[Page]

# Visa processing taking a while?



## powerranger93 (May 24, 2017)

Hello, haven't seen anyone for a while post their spouse visa timeline, wonder if there's some issues with UKVI?


----------



## Joppa (Sep 7, 2009)

There are a couple of active threads where people post their application experiences. There has definitely been an increase in processing times, esp for settlement visas. Possibly related to a big increase in applications on fear of Brexit and tightening of criteria announced in Tory manifesto. There is a new guide to processing time, taken from May figures at https://www.gov.uk/visa-processing-times


----------



## j4v3d (Feb 12, 2017)

For those that don't want to click for any reason - those waiting times are definitely due to Brexit and Theresa Mayhem.


----------



## AmyA (Mar 7, 2017)

j4v3d said:


> For those that don't want to click for any reason - those waiting times are definitely due to Brexit and Theresa Mayhem.


Today is day 110 for us!


----------



## AndyJD (Apr 11, 2017)

Is it from the date of the original online application, or from when biometric data was submitted?


----------



## powerranger93 (May 24, 2017)

I think most people count after the biometric appointment / data


----------



## AndyJD (Apr 11, 2017)

That's what I thought. My wife submitted her biometrics on May 19th, and the supporting documents were signed for in Sheffield on May 24th.

I've not had any originals back in the stamped addressed envelope I provided yet, so i assume they haven't actually got round to doing anything with them yet (maybe not even opened the package yet!)


----------



## z5e (Jul 19, 2016)

We applied online on the13th May, appointment on 16th with Bio and documents scanned to Sheffield. 

Application received and pending review email on the 25th.

Hasnt been so long but the visa processing times show 100% in 60 days from Guangzhou, so shouldnt be far off. 

As its an application outside of UK the visa status page doesnt give any sort of status update... god speed y'all


----------



## AmyA (Mar 7, 2017)

AndyJD said:


> Is it from the date of the original online application, or from when biometric data was submitted?


That was from bio-metrics. Feels like I've been waiting forever!!


----------



## AndyJD (Apr 11, 2017)

AmyA said:


> That was from bio-metrics. Feels like I've been waiting forever!!


Where did you apply from? Ours was from Moscow


----------



## AmyA (Mar 7, 2017)

AndyJD said:


> Where did you apply from? Ours was from Moscow


Applied from Cairo, but the embassy dealing with it is in Amman, Jordan.

Is yours being dealt with in Moscow?


----------



## Invisibleme (Apr 24, 2015)

Days = business days. 

110 days would mean you applied in February. If that's the case, I'd definitely be emailing them for an update and contacting your spouse's MP. 

If you have to mail your application to Sheffield, it's most likely from when they receive the actual package. In 2015, mine was 60 days exactly from when they signed for it at Sheffield.


----------



## AmyA (Mar 7, 2017)

Invisibleme said:


> Days = business days.
> 
> 110 days would mean you applied in February. If that's the case, I'd definitely be emailing them for an update and contacting your spouse's MP.

[Set problem] In the forum thread on visa processing times, where did AmyA apply from, and where is the embassy handling the application?

[Source material]

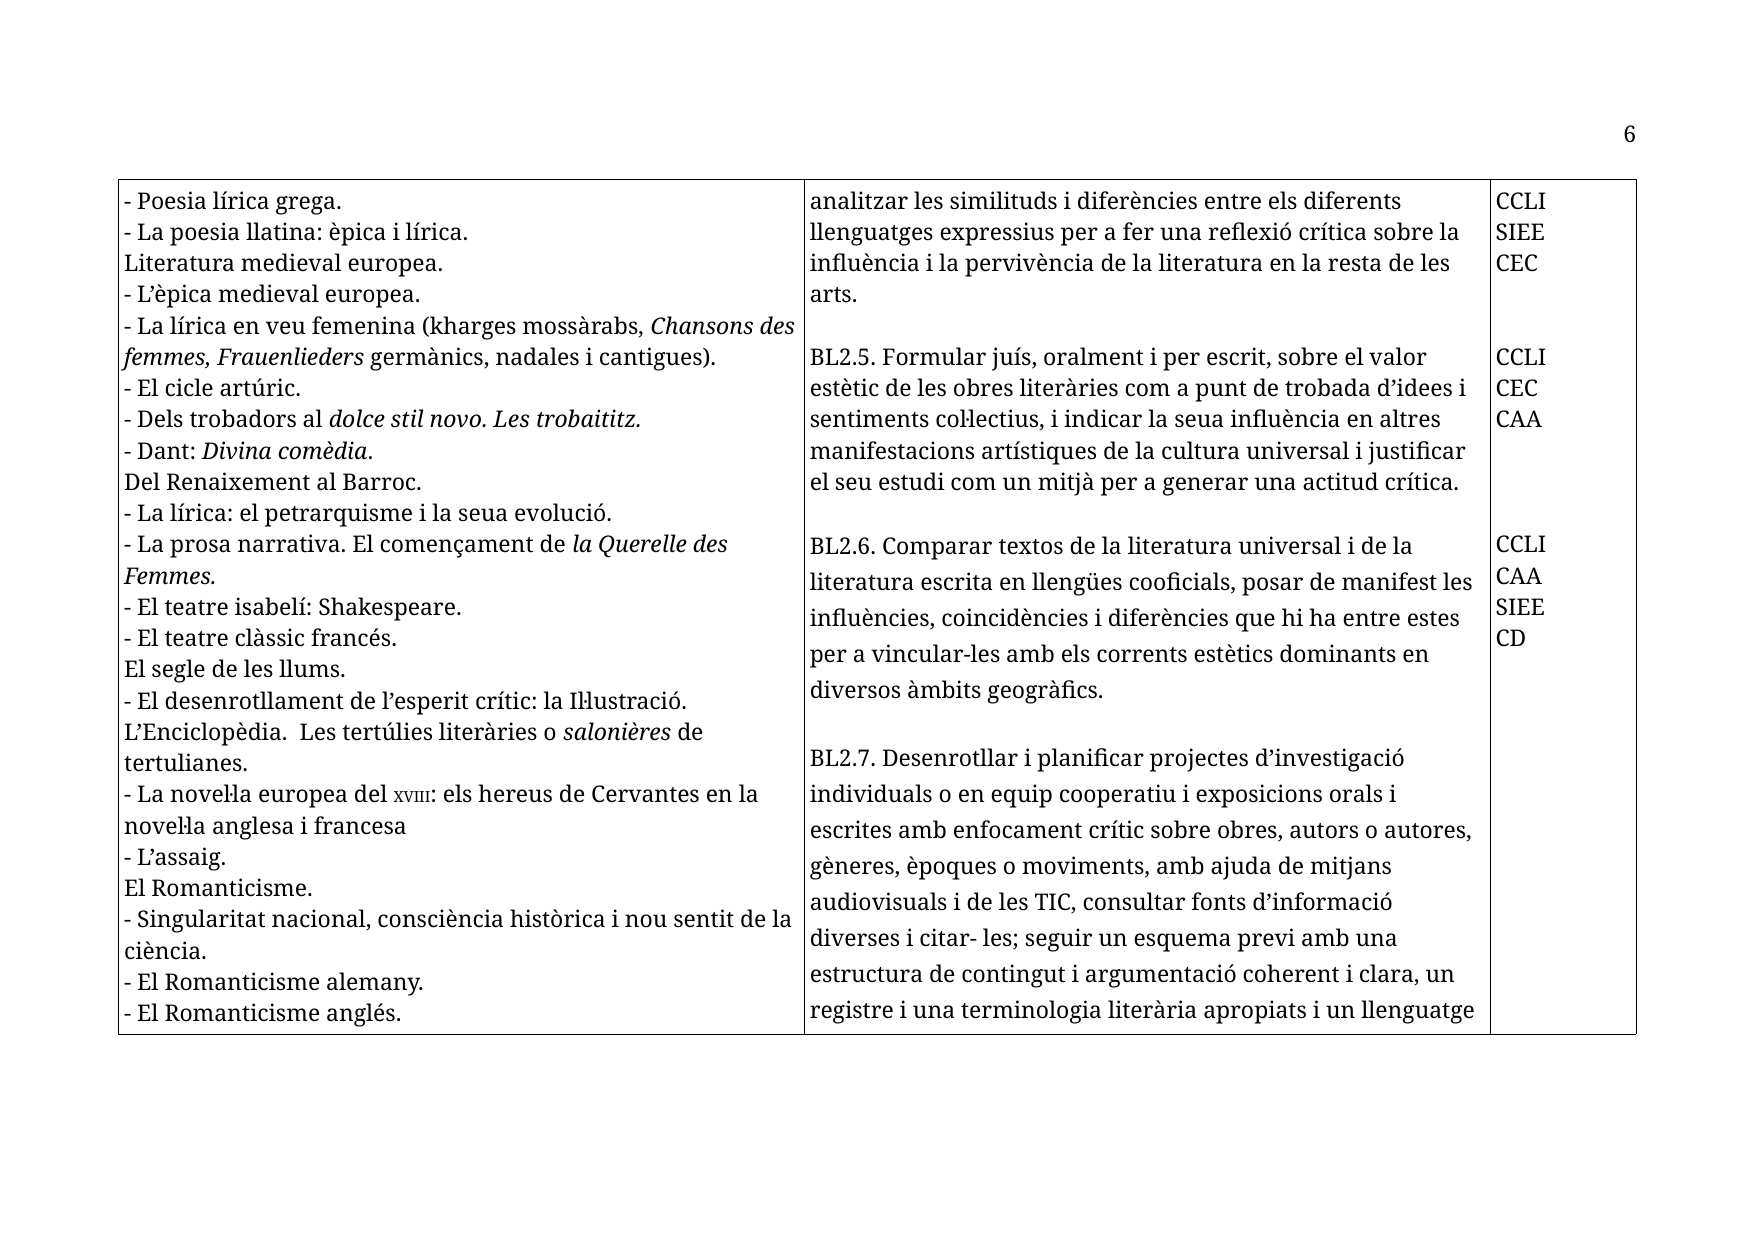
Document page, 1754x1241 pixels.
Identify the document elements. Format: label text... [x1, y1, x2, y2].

[Correct result] AmyA applied from Cairo, and the embassy handling it is in Amman, Jordan.